For monitors that run forever (e.g., a long-lived watcher), use continue_as_new to truncate workflow history periodically — see Durable execution.

External events / Human-in-the-loop

Pause execution at a step that waits for an external event — an approval, a webhook callback, or a manual signal. The workflow remains durable while waiting; you can raise the event from the CLI or the console.

The example below shows a request-escalation workflow: orders under $1,000 are auto-approved; larger orders wait for a human approval event with a 7-day timeout.

@wfr.workflow(name="request_escalation")
def request_escalation_workflow(ctx: DaprWorkflowContext, order_str: str):
order = json.loads(order_str) if isinstance(order_str, str) else order_str
amount = order.get("amount", 0)

# Auto-approve orders under $1000
if amount < 1000:
yield ctx.call_activity(auto_approve_activity, input=order)
return

# Orders $1000+ require human approval (7 days max)
approval_event = ctx.wait_for_external_event("human_approval")
timeout = ctx.create_timer(timedelta(days=7))
winner = yield when_any([approval_event, timeout])

if winner == timeout:
yield ctx.call_activity(handle_timeout_activity, input=order)
return

approval_result = yield approval_event
yield ctx.call_activity(process_approval_activity, input=approval_result)

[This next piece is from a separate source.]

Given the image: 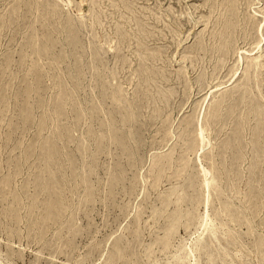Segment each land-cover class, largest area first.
Instances as JSON below:
<instances>
[{"label":"rangeland","instance_id":"rangeland-1","mask_svg":"<svg viewBox=\"0 0 264 264\" xmlns=\"http://www.w3.org/2000/svg\"><path fill=\"white\" fill-rule=\"evenodd\" d=\"M36 36L40 60L29 51ZM251 61L257 66L248 69ZM92 62L119 107V122L109 131L126 155L114 147L98 153L97 138L90 136L101 133L91 102L106 122L112 103H98L101 94L88 72ZM247 76L250 96L264 111V0H0V264H169L202 230L200 201L195 225L180 220L163 248L174 211L191 210L185 203L164 207L163 199L189 184L203 199L196 155L182 149L186 122L203 123L220 100L223 117L227 94L239 93ZM245 111L213 124L210 144L198 153L207 166L203 153L211 147L217 153L237 127L234 170L226 176L216 156L221 178L215 181L224 201L238 210L250 208L247 195L255 194L258 215L247 220L261 237L264 143L262 168L253 169L258 125ZM120 117L128 124L121 125ZM167 158L171 168L155 178L156 163ZM183 159L187 170L177 178ZM110 176L117 182L111 185ZM245 227L234 229L242 235ZM240 239L239 252L224 244L228 251L218 264H258L251 238ZM193 261L188 257L184 264Z\"/></svg>","mask_w":264,"mask_h":264},{"label":"bare ground","instance_id":"bare-ground-1","mask_svg":"<svg viewBox=\"0 0 264 264\" xmlns=\"http://www.w3.org/2000/svg\"><path fill=\"white\" fill-rule=\"evenodd\" d=\"M230 24H231V21L228 24L229 26L227 25V29L230 27ZM257 28L259 30V24L257 25ZM228 32L229 31H227L226 34H228ZM32 40H33V38H32ZM261 40H262V38H259L256 41V47H258ZM38 42H40V41L36 36V38L33 42L34 45L31 47L32 44L29 43L30 46L29 45H27V46H29V48L30 47L32 48L29 51H31V53L34 54L38 60H40L41 58L43 59V56L39 53L40 51H38V49H37L38 48L37 45L39 44ZM34 46L35 47L37 46V48H35ZM253 49H251V50H253ZM46 51H47V49H46ZM44 54H45V52H44ZM47 54H48V52L46 53V55ZM46 55H44V56L46 57ZM88 65H89L88 66V70H89L88 72H89L90 78L92 79V81H94V85H95V86L94 85L93 86L98 88V90H99L98 92L101 94V97H100L101 100L98 103H100L101 105L104 103H108L107 100H108V98L110 99V97L106 95V92L104 89V87H105L104 83H101V76L98 74V72H96L94 62H92ZM248 65H249V67H248V69H249L251 66H255V65L257 66V62L251 61V62H249ZM77 67L78 66H75V68H76L75 71L78 70ZM253 70H255V69H253ZM249 82H250V79L247 76L246 83L242 85V89L240 90V92H239V90L237 91L239 93H237L235 96L233 95V92H229L227 94L229 96L230 101H229L228 105L224 106L223 117L220 116V111L222 110V102L220 100V101L216 102V104L213 106V111H211L212 110V108H211V110L209 111L208 117L205 118L203 123H201L198 118H196L195 121L188 120V122H186V124L188 125L187 130H186V136H185L186 141L183 143L184 145H183L182 149L186 153L187 152H194V154L196 155V160L198 162V167H199V169H198L199 174L198 175H200V181H201L200 183H201V188H202V195L201 196L203 199L199 200L200 194L198 193V190L195 189V184H192V185L189 184L186 186V188L183 187L178 192H176V190L173 189L170 192V194L165 199H163L164 207H167L170 204H173L174 206H176L178 208L179 205H182L184 203L190 204V206H191V210H189V211L180 210V209L174 211V213L172 214V217H171V221H172V226H174V225L175 226L173 228H170L165 233V239L163 240V248H165L167 246L168 237H170L171 234H173V232L176 231V230H174V228L176 227L177 224H179L180 220H185L188 227L190 225L191 226L195 225V223L197 221L196 210H197V207L199 206L200 201L204 205V213L199 216L200 217V221H199L200 225L199 226L202 227V230H201L200 236L198 237V239H196L193 242L192 246H190V247L188 246L186 248H184V246H181L179 248L177 247L178 250H177L176 254H174L172 256L171 260L169 261V264H184V262L187 261L188 257H190V258H192V260H194L191 264H201L202 260H204L206 262V264H218V261L222 260V258H221L222 255L226 254V252L228 251V247L225 246L224 244L234 245V249L236 250V252H239L237 244L240 247H242V242L240 241L241 240L240 238H242V237H250L251 238L250 239V245L252 248L255 249V252H256L255 254L257 257L258 264H264V219L259 223V226L261 228V232L263 233V235L261 237H258L259 235H257V236L253 235L251 233L252 232L251 231L252 225L250 224V221L247 220V219L250 220V218H251L250 216H252V215H253L252 218H254L256 215H258L257 213L255 214L256 206H255V208H253L252 207L253 201H251L254 198L255 194L254 193L252 194L250 192V194L247 195L248 197H247L246 201L247 200L249 201L250 208L247 205L246 208H244L243 210H238L237 208H235L232 205V203L230 201H229V203H226L224 201L223 198L225 197L226 194H224L222 192L219 184H216V181H215L218 178H221V176H220L221 173H218V169L215 166L216 165V160H215L216 156L219 157V162L221 163L220 166L224 169L226 176L229 175L230 170H232V171L234 170L233 166L235 165V162L237 159V156L235 155V150L237 149V145L239 142L238 141L239 140L238 139L239 138L238 137L239 130L236 129L237 128L236 126H233L230 129L231 131L227 137V140H225L226 142L224 143V145L222 143V145L218 147L217 153H216V150H214V148H212V147H211V149H209L208 152L203 153L204 158L208 164L207 166L202 165L201 157L198 153L199 151H203L204 148L210 144V138H209L208 134L209 133L211 134V126L213 124L215 125L218 122L226 123V121L230 120L234 114H236L237 112H240L243 108H246V111H245L246 117L248 118L249 115L252 114V116L256 118V122L258 125L257 129L254 130V133H253L254 143H255V147H253L254 151H255V154H254L255 167L253 169H255L257 167H258V169L262 168V162H261V156L262 155L260 152V147H261L260 145L262 143H264V121H262V119L264 118V111L261 110V106L258 105V102H256V99L254 97L250 96ZM222 100H223V98H222ZM110 101L112 103H111V105L109 104L107 106V113H108L107 118L109 119V121H107V122L103 119V117L98 116V114L100 112H99V108L97 107L98 105L95 104V101L91 102V105H90V107H91V109H90L91 119H95L97 121L101 133L97 134L96 132L90 131V136L97 138L95 140V142L97 144V152L98 153L102 152V150H104V149H110L111 147H114L115 149H118L120 151L121 155H123V154L126 155L128 153L126 152L125 148L122 147L118 137L115 136L114 134H111L109 131L110 125L119 122V120L116 116V113H119V107L117 105H115L113 100L110 99ZM54 112H55V110H54ZM59 113H60V111H59ZM55 114L57 116V117L55 116V118L59 122L61 120V115L57 114V113H55ZM76 114H77V112H76ZM122 117H120V122H121L120 124L121 125H127L128 120H126ZM194 125L196 127V130H195L196 134L195 135H196L197 139H196V143L194 142L195 145L192 146L193 143H192L191 134H192V130H193ZM60 133H62V130L58 129L56 134H58L59 137H60ZM61 137H63V136H61ZM67 137H68V139H70L69 135H67ZM63 138H61V139H63ZM61 139H59V140H61ZM107 139L109 141H107ZM79 151L82 154V156H83V154H85L84 152H86L85 149H83V147H81V146L79 147ZM65 153H66V151H65ZM43 154L44 153H42V155ZM49 154L50 153H48V155ZM42 155H41V160L44 164L46 161L44 160L45 157ZM66 155H67V153H66ZM70 160H72V159H70V158L68 159L69 164H71ZM227 161H229L228 165H227ZM45 165H46V163H45ZM74 165H71L73 169L75 168ZM85 165H86V163L84 162L83 165L81 166V170L83 172V175L85 174V168H84ZM187 166H188V162L185 159H183V163L181 165V171H178L177 178H180L182 173H185V171L187 170ZM49 167H52V166H49ZM155 167H156L155 172H158L157 175L155 176V178H158L159 173H162L166 169L171 168V162L169 161V158H167V159H164L160 162H157ZM257 174H258V172H257ZM112 180L113 181L116 180V182H117L116 177L110 176L108 181L111 185H112V183H114V182H112ZM155 180H157V179H155ZM81 183L83 186H86V187L88 186V185H86V179L83 176H82ZM108 186H110V185L108 184ZM109 188H111V187H109ZM189 188L192 190V194H188L187 191ZM227 188H228V186H227ZM85 190H87V189H85ZM54 194H55V192H54ZM255 198H256V196H255ZM213 202H215V203H213ZM216 202L218 204L217 205L218 207L215 208L214 204H216ZM209 206L211 207V212L208 209ZM245 209L249 210L250 214L246 213ZM160 212L162 213L163 210ZM160 212L157 214L158 216L161 215ZM186 223H185V225H186ZM242 225L246 226L245 227L246 231H245V233L240 235V234H238V232H236V230L234 228L237 226L238 227L242 226ZM187 226H186V228H188ZM206 232L208 233V235L204 236V233H206ZM224 237H225V240H224L225 243H222L221 241L224 239ZM254 242H256V243H254ZM120 256L121 255H118V257L115 259L114 262H116V260L121 258ZM246 257H248V254H246Z\"/></svg>","mask_w":264,"mask_h":264}]
</instances>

Raise the event from the CLI once the approval is ready:

diagrid workflow raise-event --app-id my-workflow-app \
--instance-id <id> --event-name human_approval --event-data '{"approved": true}'

Compensation (Saga)

When a multi-step workflow fails partway through, run compensating activities to undo the steps that already committed. This is the Saga pattern — explicit, code-driven rollback instead of distributed transactions. Track completed steps in workflow-local state and call compensation activities in reverse order on failure.

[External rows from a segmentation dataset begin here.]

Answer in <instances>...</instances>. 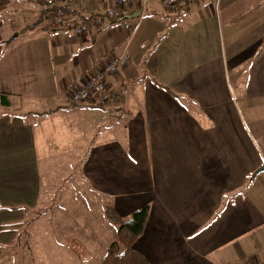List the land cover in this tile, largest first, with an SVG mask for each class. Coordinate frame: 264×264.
<instances>
[{
	"label": "crops",
	"instance_id": "1",
	"mask_svg": "<svg viewBox=\"0 0 264 264\" xmlns=\"http://www.w3.org/2000/svg\"><path fill=\"white\" fill-rule=\"evenodd\" d=\"M137 10L77 36L49 29L39 0H0V247L21 243L19 264H100L116 239L105 207L148 205L132 247L150 264L264 261V0ZM124 51L114 103L67 101ZM18 256L0 248V264Z\"/></svg>",
	"mask_w": 264,
	"mask_h": 264
},
{
	"label": "built area",
	"instance_id": "2",
	"mask_svg": "<svg viewBox=\"0 0 264 264\" xmlns=\"http://www.w3.org/2000/svg\"><path fill=\"white\" fill-rule=\"evenodd\" d=\"M50 7L48 16L44 18L45 24L52 30H64L81 36L100 28L105 21H115L126 7H136L143 10L149 0H39ZM80 1L89 4H100L101 12L95 15H86V7L79 14H69L64 5ZM197 0H161L162 6L168 10H176L184 2ZM85 16V17H83ZM124 28L131 33L134 28L129 23ZM129 60L126 51L115 54L106 61L93 75L88 76L80 87L67 92V101L74 105L103 104L109 105L116 101L118 95L106 83V77L111 76L125 66ZM245 264H264V261L250 260Z\"/></svg>",
	"mask_w": 264,
	"mask_h": 264
},
{
	"label": "trees",
	"instance_id": "3",
	"mask_svg": "<svg viewBox=\"0 0 264 264\" xmlns=\"http://www.w3.org/2000/svg\"><path fill=\"white\" fill-rule=\"evenodd\" d=\"M8 105V97L0 94V106L8 107ZM148 212V205H144L134 210L128 219H122L111 206L105 207L104 217L115 227L116 239L108 245L100 264H150L132 247L133 242L144 230ZM69 245L78 255L83 253V248L78 243L72 241Z\"/></svg>",
	"mask_w": 264,
	"mask_h": 264
},
{
	"label": "rangeland",
	"instance_id": "4",
	"mask_svg": "<svg viewBox=\"0 0 264 264\" xmlns=\"http://www.w3.org/2000/svg\"><path fill=\"white\" fill-rule=\"evenodd\" d=\"M49 198V200H50V202H48L49 204L47 205V207H49L52 203H53V201L55 200V198L53 197V196H49L48 197ZM41 209L39 208V212H38V210H36L35 212H34V217H37L38 215H40V213L41 212H43V211H40ZM36 214H38L37 216H36ZM30 215V214H29ZM68 247H70V245H69V243H67L66 244ZM1 249H2V251L3 252H5V253H9V252H12V250L13 251H17L18 252V254H19V256H20V258H19V256H18V258H11L10 260H8V263H6L5 262V264H19L20 262L19 261H26V259L23 257V259H21V255H20V251L22 250V247H21V243H19V242H15L14 244H12V246H9L8 244H3L1 247H0ZM71 248V247H70ZM83 248V247H82ZM78 249H80L79 247H78ZM82 250V249H81ZM83 251V253H81V255H83L84 253H85V251L84 250H82ZM74 252V251H73ZM30 255L28 256V258H27V261H28V264H31V260H30Z\"/></svg>",
	"mask_w": 264,
	"mask_h": 264
},
{
	"label": "water",
	"instance_id": "5",
	"mask_svg": "<svg viewBox=\"0 0 264 264\" xmlns=\"http://www.w3.org/2000/svg\"><path fill=\"white\" fill-rule=\"evenodd\" d=\"M140 13H141V10L139 9V10H137V11H136L132 16H130V17L132 18V17H134V16H139ZM16 35H17V34H14L13 37H15ZM262 170H264V165H262L261 167H259V168L256 170L255 173H258V172H260V171H262Z\"/></svg>",
	"mask_w": 264,
	"mask_h": 264
}]
</instances>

@wfr.workflow(name="book_trip")
def book_trip_workflow(ctx: DaprWorkflowContext, trip: dict):
completed = []
try:
flight = yield ctx.call_activity(book_flight, input=trip)
completed.append(("flight", flight))

hotel = yield ctx.call_activity(book_hotel, input=trip)
completed.append(("hotel", hotel))

car = yield ctx.call_activity(book_car, input=trip)
completed.append(("car", car))

return {"flight": flight, "hotel": hotel, "car": car}
except Exception as e:
# Roll back completed steps in reverse order.
for kind, booking in reversed(completed):
if kind == "flight":
yield ctx.call_activity(cancel_flight, input=booking)
elif kind == "hotel":
yield ctx.call_activity(cancel_hotel, input=booking)
elif kind == "car":
yield ctx.call_activity(cancel_car, input=booking)
raise

Compensation activities must be idempotent — they may be retried after a crash. See Durable execution: activities for why.